Même désastre sur le plan de la guerre psychologique. On ne s’imaginait quand même pas, à Washington, Londres et Paris, que le peuple syrien serait tétanisé par cette lâche agression. Elle a plutôt produit l’effet inverse, car la couardise de l’adversaire, en général, consolide le moral des troupes. Les premières images en provenance de Damas furent celles d’une population souriante, brandissant fièrement le drapeau national et le portrait du président Bachar Al-Assad. Les trois pieds nickelés de la géopolitique n’impressionnent pas les Syriens. En détruisant les trois quarts des missiles ennemis, la défense anti-aérienne syrienne a résumé à sa façon la réponse de ce peuple courageux à l’agresseur néo-colonial. La DCA de l’armée arabe syrienne est comme la métaphore d’un peuple qui résiste victorieusement, depuis 2011, à une tentative de destruction multiforme.

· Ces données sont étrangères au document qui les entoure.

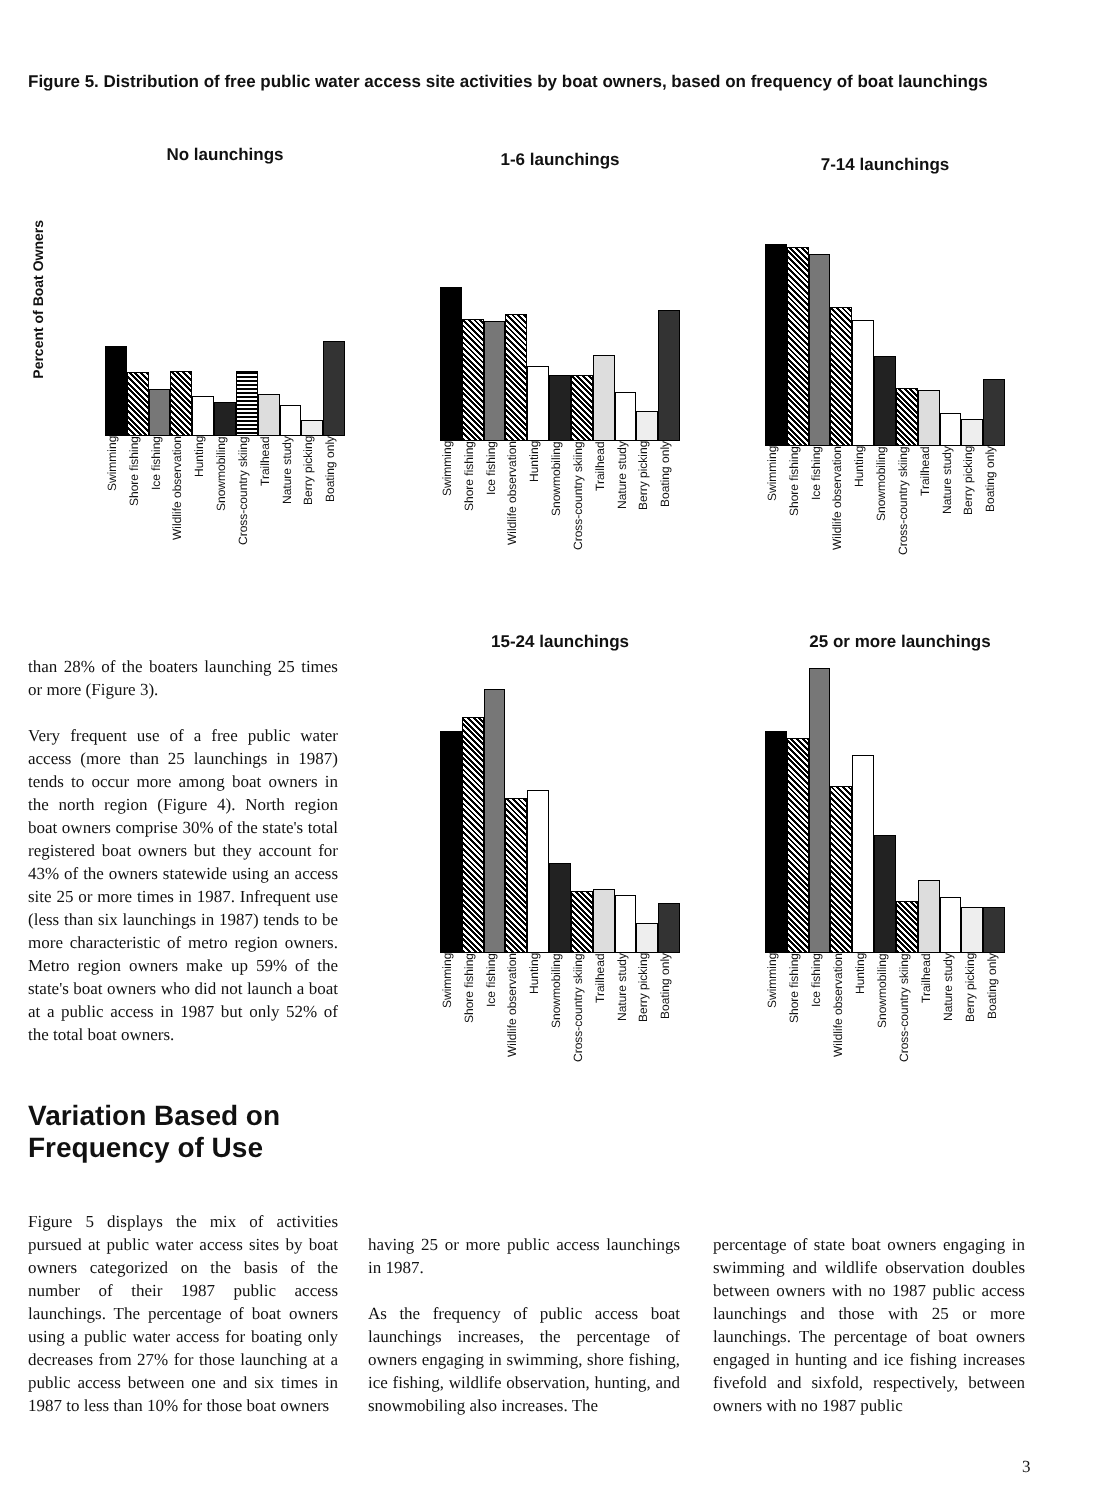Figure 5. Distribution of free public water access site activities by boat owners, based on frequency of boat launchings
Percent of Boat Owners
No launchings
Swimming Shore fishing Ice fishing Wildlife observation Hunting Snowmobiling Cross-country skiing Trailhead Nature study Berry picking Boating only
1-6 launchings
Swimming Shore fishing Ice fishing Wildlife observation Hunting Snowmobiling Cross-country skiing Trailhead Nature study Berry picking Boating only
7-14 launchings
Swimming Shore fishing Ice fishing Wildlife observation Hunting Snowmobiling Cross-country skiing Trailhead Nature study Berry picking Boating only
15-24 launchings
Swimming Shore fishing Ice fishing Wildlife observation Hunting Snowmobiling Cross-country skiing Trailhead Nature study Berry picking Boating only
25 or more launchings
Swimming Shore fishing Ice fishing Wildlife observation Hunting Snowmobiling Cross-country skiing Trailhead Nature study Berry picking Boating only
than 28% of the boaters launching 25 times or more (Figure 3).
Very frequent use of a free public water access (more than 25 launchings in 1987) tends to occur more among boat owners in the north region (Figure 4). North region boat owners comprise 30% of the state's total registered boat owners but they account for 43% of the owners statewide using an access site 25 or more times in 1987. Infrequent use (less than six launchings in 1987) tends to be more characteristic of metro region owners. Metro region owners make up 59% of the state's boat owners who did not launch a boat at a public access in 1987 but only 52% of the total boat owners.
Variation Based on
Frequency of Use
Figure 5 displays the mix of activities pursued at public water access sites by boat owners categorized on the basis of the number of their 1987 public access launchings. The percentage of boat owners using a public water access for boating only decreases from 27% for those launching at a public access between one and six times in 1987 to less than 10% for those boat owners
having 25 or more public access launchings in 1987.
As the frequency of public access boat launchings increases, the percentage of owners engaging in swimming, shore fishing, ice fishing, wildlife observation, hunting, and snowmobiling also increases. The
percentage of state boat owners engaging in swimming and wildlife observation doubles between owners with no 1987 public access launchings and those with 25 or more launchings. The percentage of boat owners engaged in hunting and ice fishing increases fivefold and sixfold, respectively, between owners with no 1987 public
3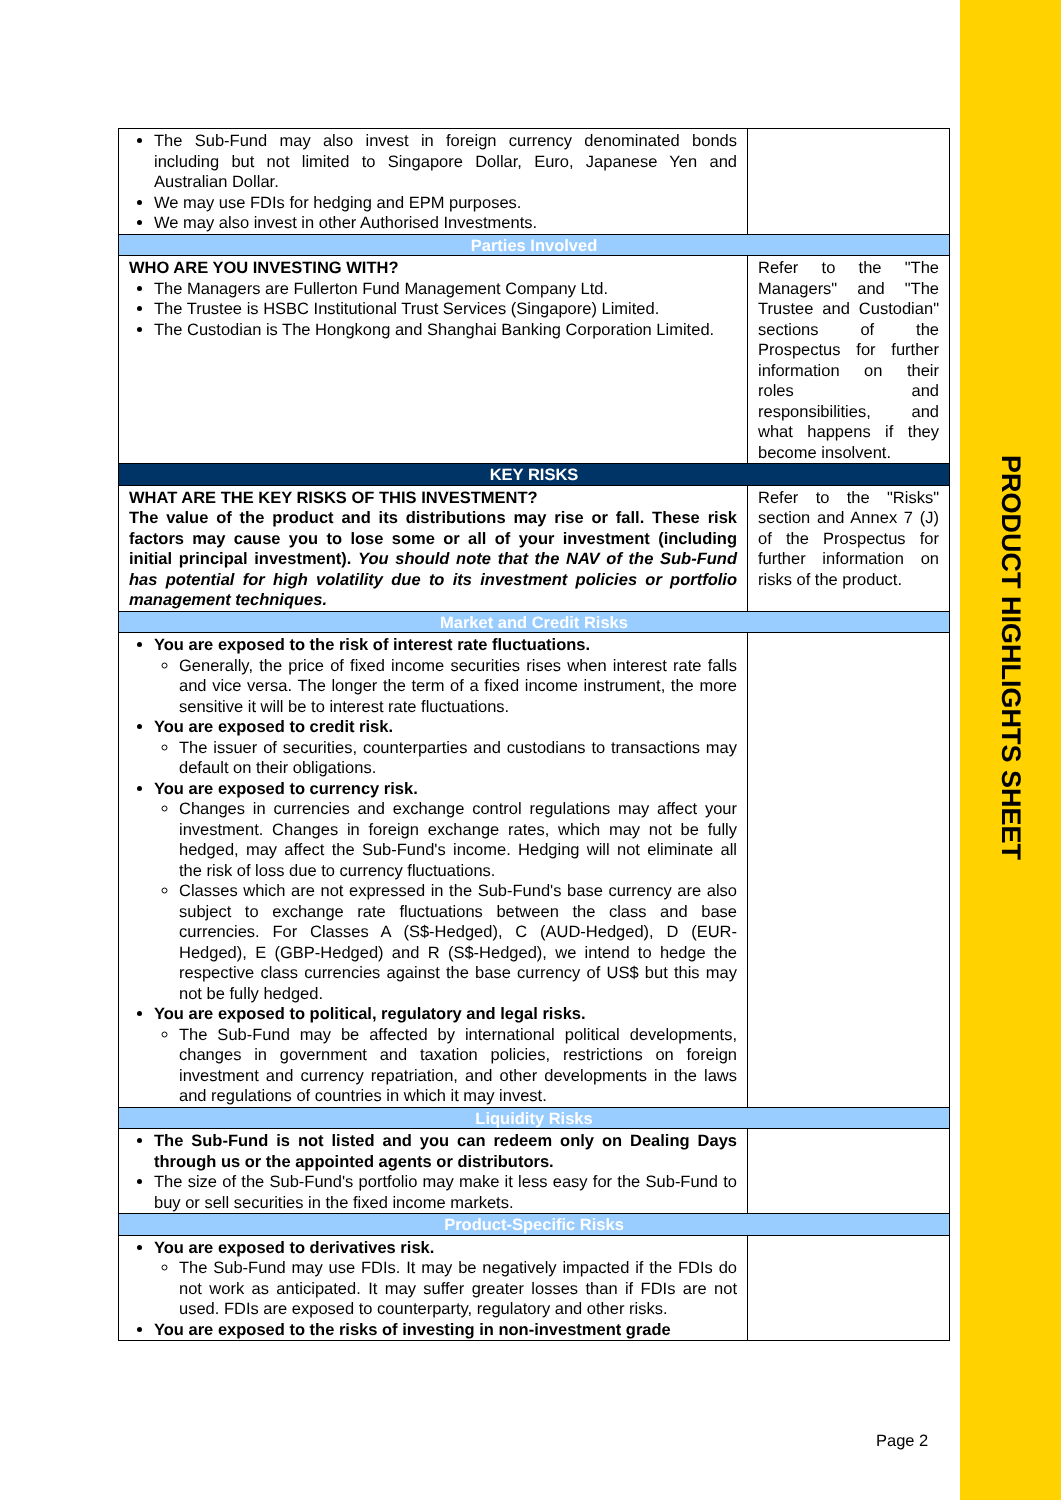PRODUCT HIGHLIGHTS SHEET
| The Sub-Fund may also invest in foreign currency denominated bonds including but not limited to Singapore Dollar, Euro, Japanese Yen and Australian Dollar. We may use FDIs for hedging and EPM purposes. We may also invest in other Authorised Investments. | |
| Parties Involved | |
| WHO ARE YOU INVESTING WITH? The Managers are Fullerton Fund Management Company Ltd. The Trustee is HSBC Institutional Trust Services (Singapore) Limited. The Custodian is The Hongkong and Shanghai Banking Corporation Limited. | Refer to the "The Managers" and "The Trustee and Custodian" sections of the Prospectus for further information on their roles and responsibilities, and what happens if they become insolvent. |
| KEY RISKS | |
| WHAT ARE THE KEY RISKS OF THIS INVESTMENT? The value of the product and its distributions may rise or fall. These risk factors may cause you to lose some or all of your investment (including initial principal investment). You should note that the NAV of the Sub-Fund has potential for high volatility due to its investment policies or portfolio management techniques. | Refer to the "Risks" section and Annex 7 (J) of the Prospectus for further information on risks of the product. |
| Market and Credit Risks | |
| You are exposed to the risk of interest rate fluctuations. Generally, the price of fixed income securities rises when interest rate falls and vice versa. The longer the term of a fixed income instrument, the more sensitive it will be to interest rate fluctuations. You are exposed to credit risk. The issuer of securities, counterparties and custodians to transactions may default on their obligations. You are exposed to currency risk. Changes in currencies and exchange control regulations may affect your investment. Changes in foreign exchange rates, which may not be fully hedged, may affect the Sub-Fund's income. Hedging will not eliminate all the risk of loss due to currency fluctuations. Classes which are not expressed in the Sub-Fund's base currency are also subject to exchange rate fluctuations between the class and base currencies. For Classes A (S$-Hedged), C (AUD-Hedged), D (EUR-Hedged), E (GBP-Hedged) and R (S$-Hedged), we intend to hedge the respective class currencies against the base currency of US$ but this may not be fully hedged. You are exposed to political, regulatory and legal risks. The Sub-Fund may be affected by international political developments, changes in government and taxation policies, restrictions on foreign investment and currency repatriation, and other developments in the laws and regulations of countries in which it may invest. | |
| Liquidity Risks | |
| The Sub-Fund is not listed and you can redeem only on Dealing Days through us or the appointed agents or distributors. The size of the Sub-Fund's portfolio may make it less easy for the Sub-Fund to buy or sell securities in the fixed income markets. | |
| Product-Specific Risks | |
| You are exposed to derivatives risk. The Sub-Fund may use FDIs. It may be negatively impacted if the FDIs do not work as anticipated. It may suffer greater losses than if FDIs are not used. FDIs are exposed to counterparty, regulatory and other risks. You are exposed to the risks of investing in non-investment grade | |
Page 2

Bien entendu, les fauteurs de guerre occidentaux ont fait tourner les rotatives d’une propagande mensongère pour tenter de justifier leur entreprise destructrice. Mais la supercherie a fait long feu. Il s’agissait, dit-on, de punir le régime syrien pour l’emploi de l’arme chimique contre les civils de la Ghouta. Mais où sont les preuves détenues par les trois agresseurs ? On nous répond qu’elles sont accablantes, mais qu’il est impossible de les communiquer, car elles sont « classifiées ». Un enfant de quatre ans comprendrait le stratagème. S’il y a des « preuves », au demeurant, on pourrait les trouver sur place, et c’est pourquoi l’Organisation internationale pour l’interdiction des armes chimiques a accepté l’invitation du gouvernement syrien. Mais le jour même de l’arrivée de ces experts, le trio occidental a bombardé Damas. Inutile de faire un dessin : quand on accuse sans preuves un coupable désigné d’avance, on n’a pas besoin d’enquête.

En réalité, la politique belliciste d’un Occident en mal d’hégémonie pourrit tout ce qu’elle touche. Elle brandit les droits de l’homme, mais c’est pour soutenir les terroristes. Elle chante les louanges du droit international, mais c’est pour mieux l’anéantir. Elle parle de démocratie, mais elle la viole à domicile tout en déniant aux autres nations le droit à l’autodétermination. Quand Macron annonce qu’il va « punir » le président syrien lors d’une conférence conjointe avec le prince héritier d’Arabie saoudite, il se moque du peuple français. La triplette belliciste USA/France/Grande-Bretagne est comme la grenouille qui veut être plus grosse que le bœuf. Elle s’imagine qu’elle est le centre du monde alors qu’elle en est l’appendice. Elle est seulement le club de l’oligarchie occidentale, mais elle se prend pour la « communauté internationale ». Et lorsque le monde assiste médusé à une fanfaronnade où le criminel le dispute au grotesque, elle s’imagine qu’elle a remporté une victoire. Cette salve de missiles sur la Syrie ne changera rien au cours des événements. La Ghouta est libérée, et les autres provinces le seront bientôt. La guerre à distance menée par les ennemis de la Syrie est perdue d’avance.